Chez Google, les SRE répondent à ces questions dès la prise en charge d’un nouveau service, dans le cadre d'une revue de préparation à la production (PRR – Production Readiness Review). L'objectif de cette analyse des risques n'est pas de vous inciter à modifier vos SLO, mais plutôt de hiérarchiser (et de communiquer sur) les risques liés à un service donné, afin que vous puissiez évaluer si vous serez en mesure de respecter vos SLO, avec ou sans modification du service. En outre, une telle analyse peut vous aider à identifier les risques les plus importants, avec comme volonté finale de les hiérarchiser et de les atténuer.

« Vous pouvez rendre votre service plus fiable en identifiant et en atténuant les risques. »

Les bases de l'analyse des risques

Avant de pouvoir évaluer et hiérarchiser vos risques, vous devez dresser une liste exhaustive des éléments à surveiller. Cet article a justement pour vocation de fournir quelques lignes directrices aux équipes chargées de réfléchir à tous les risques potentiels liés à une application ou un service. Une fois cette liste établie, nous vous montrerons comment analyser et hiérarchiser les risques que vous avez identifiés.

Quels sont les risques à prendre en compte ?
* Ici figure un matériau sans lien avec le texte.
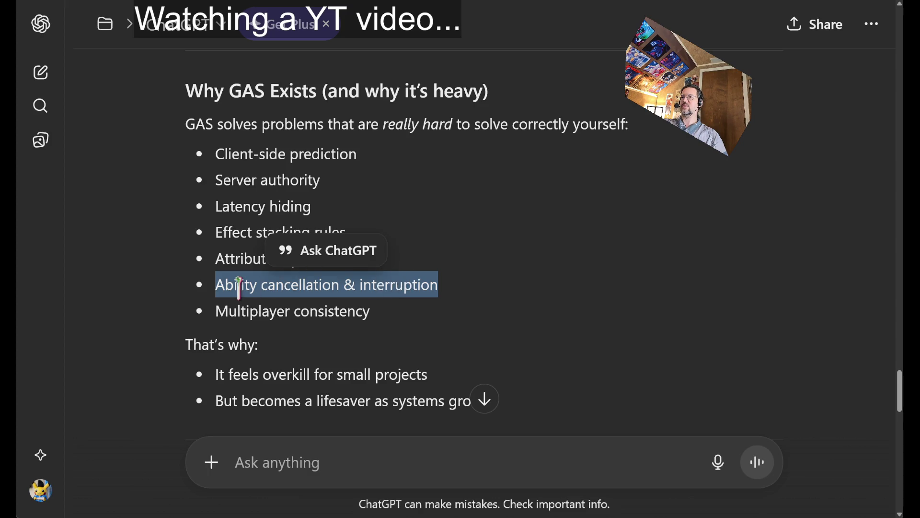
pyautogui.tripleClick(245, 311)
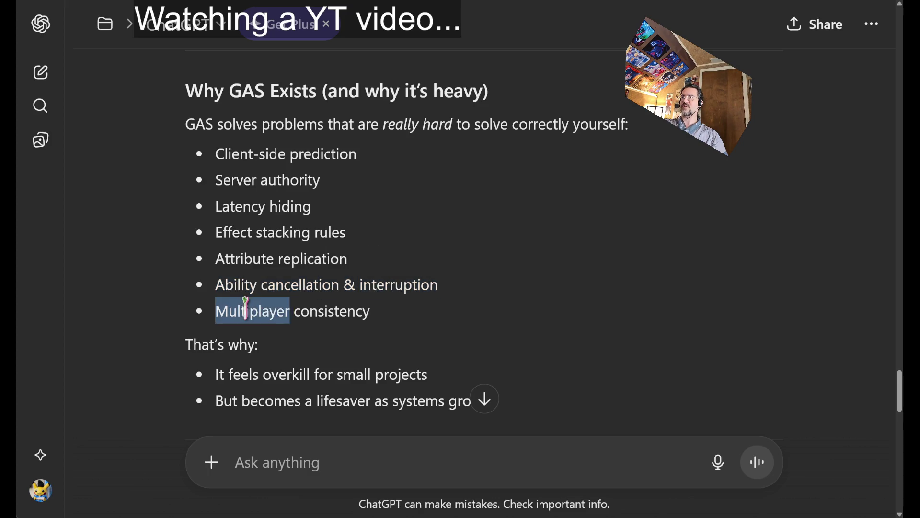
pyautogui.click(512, 263)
Lors d’un brainstorming sur les risques potentiels, il est important d’essayer de les cartographier en les regroupant dans différentes catégories : risques liés aux dépendances, à la surveillance, aux ressources, aux opérations, au processus de publication. Pour chacun d’eux, imaginez ce qui se passera si des défaillances spécifiques se produisent, par exemple si un fournisseur tiers est en panne ou si vous introduisez un bug applicatif ou de configuration.

Lorsque vous réfléchissez aux mesures à mettre en place, posez-vous les questions suivantes :

  • Y a-t-il des lacunes dans vos capacités d’observabilité ?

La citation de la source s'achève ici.